--- Start DOCUMENT SEGMENT ---
Exploring those considerations in this
paper, we'll look at the trade-offs of those
considerations in an attempt to optimize
value for the customer: quality, delivery,
technology, service (responsiveness) and
price. Various options will maximize one
value factor over another. The organization
must decide which are the most important-they
cannot all be equal.
I. INTRODUCTION
Automation and information technology has
led to great productivity gains in terms
of generating revenue compared to an investment
in direct labor. Worldwide there has been
a loss of several millions of manufacturing
jobs; worldwide includes the next great
threat-China. Productivity in all nations
on high volume production has meant less
people are employed in manufacturing.
What if your market is not large? The product
has a specific application and is different
than all other products (e.g. motors)? Does
automation make sense when the capital investment
is large, and on a per-piece basis could
make the motor's price non-competitive?
When the volume is not great, overseas production
can cause the lead-times to be excessive
also. For the last twenty years, there has
also been a move toward designing components
to fit particular applications, rather than
trying to have the application utilize stock
(catalog components). Therefore low volume
manufacturing has become a desire in the
US marketplace.
Developing a high mix, low volume manufacturing
operation, we can follow the Cause-Effect/Ishikawa
(Fishbone) Diagram elements:
materials,
machines/equipment (capital investment),
methods (processes),
manpower (training)
management (flexibility in scheduling, material
flow, creating demand for the capacity)
environment
information.
II. DISCUSSION
A. Material Purchases
In most manufacturing situations, volume
creates the ability to gain price reduction
as most material manufacturing is geared
to higher production volumes and rates.
In low volume manufacturing, production
lot sizes for motors may be in the hundreds,
tens or single units. Volume purchasing
for materials here may be a detriment as
inventory grows.
--- End DOCUMENT SEGMENT ---
_TO BE DONE_.
1. Which five value factors for the customer does the low-volume manufacturing paper list?
2. Write the next part of the low-volume manufacturing paper, picking up right after its final sentence.
--- Start INFORMATION SUPPLIED ---
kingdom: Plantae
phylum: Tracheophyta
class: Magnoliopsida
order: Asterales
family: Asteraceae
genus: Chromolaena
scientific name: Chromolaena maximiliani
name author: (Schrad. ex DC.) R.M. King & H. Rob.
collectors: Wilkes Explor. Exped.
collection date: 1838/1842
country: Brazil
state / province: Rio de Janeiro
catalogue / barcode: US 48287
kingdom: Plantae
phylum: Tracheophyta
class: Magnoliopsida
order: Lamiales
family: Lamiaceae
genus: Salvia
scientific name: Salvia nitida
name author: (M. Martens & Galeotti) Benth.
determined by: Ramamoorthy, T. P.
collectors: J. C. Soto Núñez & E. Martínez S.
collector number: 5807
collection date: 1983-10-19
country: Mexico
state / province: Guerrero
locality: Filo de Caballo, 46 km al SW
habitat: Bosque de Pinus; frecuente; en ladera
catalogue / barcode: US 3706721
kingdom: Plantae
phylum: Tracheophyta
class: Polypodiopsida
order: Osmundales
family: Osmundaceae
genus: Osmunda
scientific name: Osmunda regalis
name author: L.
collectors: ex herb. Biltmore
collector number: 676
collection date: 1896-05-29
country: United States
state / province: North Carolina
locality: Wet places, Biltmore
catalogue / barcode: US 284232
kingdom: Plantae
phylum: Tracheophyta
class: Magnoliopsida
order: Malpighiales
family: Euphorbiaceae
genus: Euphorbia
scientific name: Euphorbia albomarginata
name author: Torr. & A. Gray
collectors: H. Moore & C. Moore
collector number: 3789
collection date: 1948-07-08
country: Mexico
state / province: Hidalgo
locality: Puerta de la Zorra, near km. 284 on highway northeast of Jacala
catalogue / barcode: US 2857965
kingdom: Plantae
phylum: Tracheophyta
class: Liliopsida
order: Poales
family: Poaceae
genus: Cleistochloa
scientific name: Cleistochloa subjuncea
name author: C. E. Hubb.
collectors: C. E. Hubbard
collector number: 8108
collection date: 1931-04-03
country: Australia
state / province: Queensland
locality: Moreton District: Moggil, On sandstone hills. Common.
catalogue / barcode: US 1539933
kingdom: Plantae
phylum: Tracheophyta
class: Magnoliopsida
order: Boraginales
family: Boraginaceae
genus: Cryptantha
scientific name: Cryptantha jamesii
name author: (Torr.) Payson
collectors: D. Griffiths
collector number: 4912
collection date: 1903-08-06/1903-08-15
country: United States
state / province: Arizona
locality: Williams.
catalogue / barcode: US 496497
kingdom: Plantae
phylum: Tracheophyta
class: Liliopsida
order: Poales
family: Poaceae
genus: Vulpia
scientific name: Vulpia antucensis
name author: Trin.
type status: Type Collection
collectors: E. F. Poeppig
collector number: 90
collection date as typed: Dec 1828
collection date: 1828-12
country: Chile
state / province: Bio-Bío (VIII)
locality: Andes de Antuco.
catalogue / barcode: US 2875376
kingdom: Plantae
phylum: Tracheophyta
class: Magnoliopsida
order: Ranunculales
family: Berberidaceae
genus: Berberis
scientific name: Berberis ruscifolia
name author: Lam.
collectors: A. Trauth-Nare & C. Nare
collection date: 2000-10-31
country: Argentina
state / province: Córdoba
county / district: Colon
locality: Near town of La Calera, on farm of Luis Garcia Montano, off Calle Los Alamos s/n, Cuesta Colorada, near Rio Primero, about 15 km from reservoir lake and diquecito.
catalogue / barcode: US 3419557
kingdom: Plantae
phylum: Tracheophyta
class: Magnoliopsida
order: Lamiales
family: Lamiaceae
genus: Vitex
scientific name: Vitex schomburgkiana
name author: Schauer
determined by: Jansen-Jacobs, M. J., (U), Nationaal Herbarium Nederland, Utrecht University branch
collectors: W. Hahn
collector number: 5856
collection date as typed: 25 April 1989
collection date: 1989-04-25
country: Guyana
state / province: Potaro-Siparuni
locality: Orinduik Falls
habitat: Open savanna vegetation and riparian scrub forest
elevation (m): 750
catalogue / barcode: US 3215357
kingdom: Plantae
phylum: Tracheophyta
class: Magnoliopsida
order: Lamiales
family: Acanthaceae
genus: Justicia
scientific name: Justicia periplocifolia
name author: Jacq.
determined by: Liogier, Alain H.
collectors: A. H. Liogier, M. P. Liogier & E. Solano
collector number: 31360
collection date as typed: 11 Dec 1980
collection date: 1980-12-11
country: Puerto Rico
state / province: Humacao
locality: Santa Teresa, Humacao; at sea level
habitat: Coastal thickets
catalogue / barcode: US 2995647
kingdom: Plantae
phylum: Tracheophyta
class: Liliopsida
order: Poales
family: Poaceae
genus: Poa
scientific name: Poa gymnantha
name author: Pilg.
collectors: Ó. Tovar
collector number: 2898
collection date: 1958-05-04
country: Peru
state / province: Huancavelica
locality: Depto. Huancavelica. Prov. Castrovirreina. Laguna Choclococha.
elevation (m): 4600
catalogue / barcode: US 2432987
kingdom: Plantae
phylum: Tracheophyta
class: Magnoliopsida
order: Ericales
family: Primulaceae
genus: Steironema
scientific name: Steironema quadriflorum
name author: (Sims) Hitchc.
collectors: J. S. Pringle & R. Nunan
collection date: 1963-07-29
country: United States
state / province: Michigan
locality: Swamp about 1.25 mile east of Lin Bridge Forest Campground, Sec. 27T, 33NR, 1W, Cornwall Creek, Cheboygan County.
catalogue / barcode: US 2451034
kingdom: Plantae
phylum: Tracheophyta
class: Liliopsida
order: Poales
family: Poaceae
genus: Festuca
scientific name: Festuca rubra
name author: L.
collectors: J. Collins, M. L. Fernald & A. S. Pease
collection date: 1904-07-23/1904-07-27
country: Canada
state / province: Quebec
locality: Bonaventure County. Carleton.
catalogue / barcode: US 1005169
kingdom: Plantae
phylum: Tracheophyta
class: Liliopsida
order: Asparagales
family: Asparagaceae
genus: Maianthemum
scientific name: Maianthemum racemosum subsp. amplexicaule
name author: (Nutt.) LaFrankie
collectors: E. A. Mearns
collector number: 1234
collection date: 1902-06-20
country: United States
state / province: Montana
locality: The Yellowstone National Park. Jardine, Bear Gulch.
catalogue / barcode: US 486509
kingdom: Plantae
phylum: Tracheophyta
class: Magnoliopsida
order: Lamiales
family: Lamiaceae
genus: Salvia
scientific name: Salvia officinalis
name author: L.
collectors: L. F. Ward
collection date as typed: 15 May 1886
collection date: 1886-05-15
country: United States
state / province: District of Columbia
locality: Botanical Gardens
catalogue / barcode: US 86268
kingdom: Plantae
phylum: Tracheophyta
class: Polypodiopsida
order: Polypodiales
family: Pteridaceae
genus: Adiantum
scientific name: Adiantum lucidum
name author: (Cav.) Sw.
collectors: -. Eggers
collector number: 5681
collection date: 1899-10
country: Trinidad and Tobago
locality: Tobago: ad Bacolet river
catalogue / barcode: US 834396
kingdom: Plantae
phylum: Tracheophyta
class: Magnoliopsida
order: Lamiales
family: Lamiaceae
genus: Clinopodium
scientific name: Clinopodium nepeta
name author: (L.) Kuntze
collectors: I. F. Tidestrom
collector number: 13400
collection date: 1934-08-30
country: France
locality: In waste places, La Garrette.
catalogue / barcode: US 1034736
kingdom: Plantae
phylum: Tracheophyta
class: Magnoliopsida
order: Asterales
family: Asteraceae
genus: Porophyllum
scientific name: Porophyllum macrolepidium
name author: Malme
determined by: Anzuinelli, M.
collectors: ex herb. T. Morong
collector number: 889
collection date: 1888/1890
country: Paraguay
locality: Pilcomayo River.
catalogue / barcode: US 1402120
--- End INFORMATION SUPPLIED ---
_FINAL RESULTS_.
1. Quality, delivery, technology, service (responsiveness) and price.

2.
Twenty-plus years ago, inventory was an
asset (and still is shown as such on financial
statements), but since then we've learned
that inventory is a liability for cash flow,
operational flexibility and obsolescence
reasons. Inventory carrying costs have been
estimated from 15-55% depending on certain
risk factors. Unless price break for a higher
volume purchase warrants a discount greater
than that, it's better to buy in smaller
volumes though a higher price. Often, suppliers
can provide smaller volumes at a low price
because they've adapted to short setup times
(changeover times). Often that's the single
biggest opportunity for volume pricing,
amortizing the setup costs over a larger
number of pieces.
B. Capital Equipment Investment
In the authors' experience, there continues
to be a drive for customization in the motor
industry. Less satisfied with off-the-shelf
motors to put into the application, more
engineers are asking for motors designed
to meet their specific packaging and performance
requirements. This leads to many unique
designs in low volume manufacturing operations.
In order to build unique lamination configuration,
winding parameter and motor length, tooling
is created for automated equipment that
is specific to that motor design. Tooling
can run tens of thousands of dollars, which
effectively adds tens of dollars to the
unit cost of the motor.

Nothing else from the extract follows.